Australian share market

The benchmark S&P/ASX200 slumped after Wall Street continued to plummet

The Australian share market lost $67 billion in the opening half hour of trade as interest rate rise fears and China’s lockdowns caused an initial 2.5 per cent plunge.

The benchmark S&P/ASX200 slumped after Wall Street continued to plummet.

The 2.5 per cent fall on the local share market was less severe than the 3.2 per cent drop on New York’s S&P 500.

But it still caused a $67 billion plunge in the value of Australian shares in the top 200 companies by 10.30 on Tuesday morning, just half an hour after the market opened.

All 11 sectors of the Australian share market were weaker, with the losses moderating by the early afternoon as worries about more lockdowns in China weighed on mining stocks.

CommSec market analyst Steven Daghlian said share markets had reacted badly to the US Federal Reserve last week raising a key interest rate by a half a percentage point – the biggest increase in 22 years.

It’s contributed to it.
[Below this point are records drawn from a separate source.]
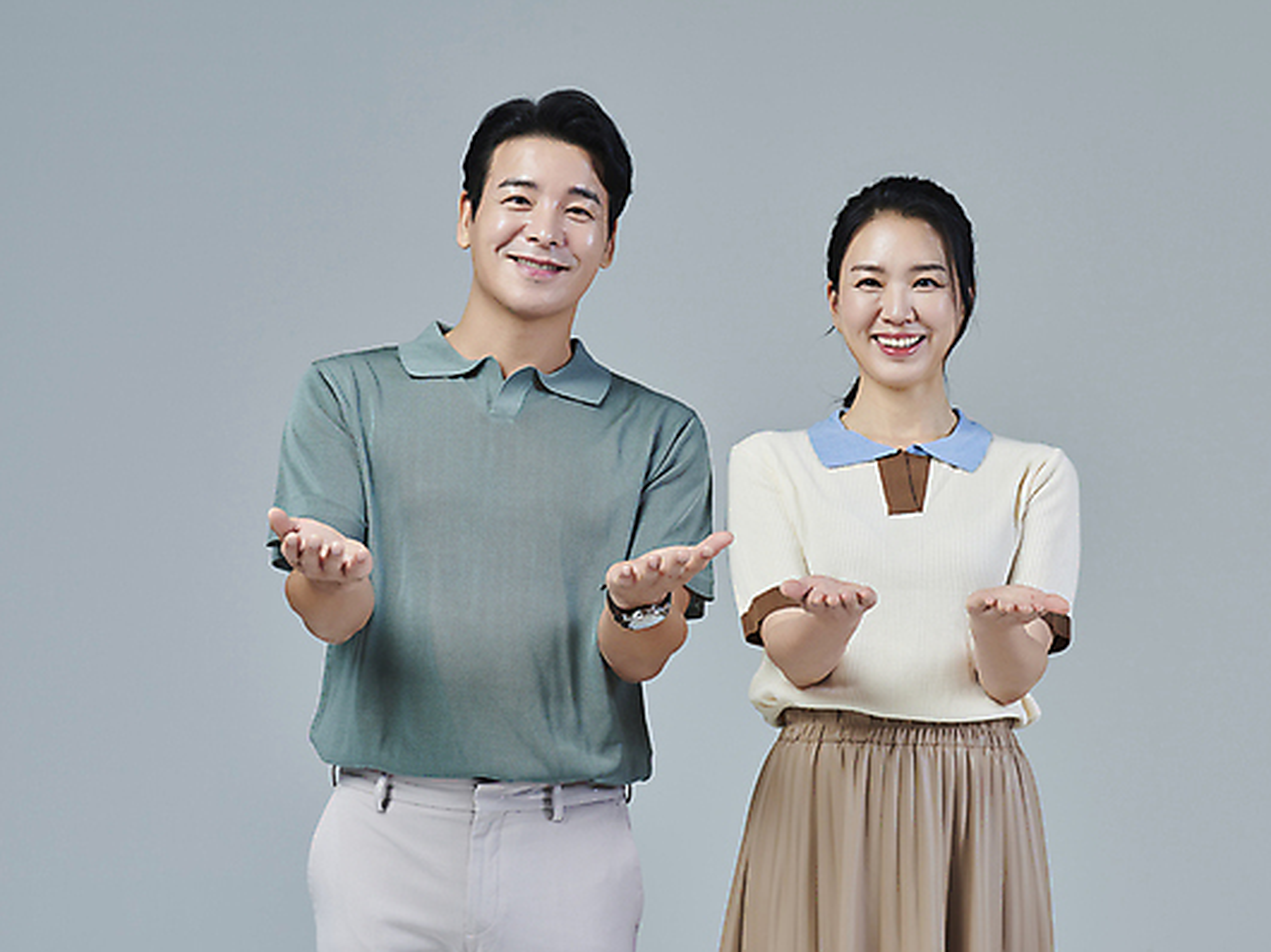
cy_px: 475
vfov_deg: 13.3
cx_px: 711
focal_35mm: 111
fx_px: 4074
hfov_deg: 17.7
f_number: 14
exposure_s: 1/125
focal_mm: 102
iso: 100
Markets more broadly are just getting used to that idea that rates have already increased and they’re going to probably continue to do so, he told Daily Mail Australia.

For a while we’ve been talking about higher rates and now it’s at the point rates are actually rising, he said.

The US rate rise came just days after the Reserve Bank of Australia raised the cash rate by 0.25 percentage points, marking the first increase since November 2010 and ending the era of the record-low 0.1 per cent cash rate.

The Australian Securities Exchange losses moderated in the early afternoon, with the market 1.27 per cent weaker shortly before 2pm, Sydney time, at 7,030.6 points.

Mining shares did particularly badly even as the share market losses became less severe, with BHP down 3.25 per cent to $44.71 as Rio Tinto fell 4.12 per cent to $102.40.

The spot price of iron ore has fallen by 5.88 per cent to $128 a tonne, as China’s lockdowns in Shanghai and possible restrictions in Beijing weigh on commodity prices.

The mining and energy companies in particular are falling quite heavily – that’s a reflection of commodity prices which have been falling and concern there are still tight restrictions in Beijing and Shanghai, Daghlian said.

China, Australia’s biggest trading partner, is the biggest buyer of iron ore, the commodity used to make steel.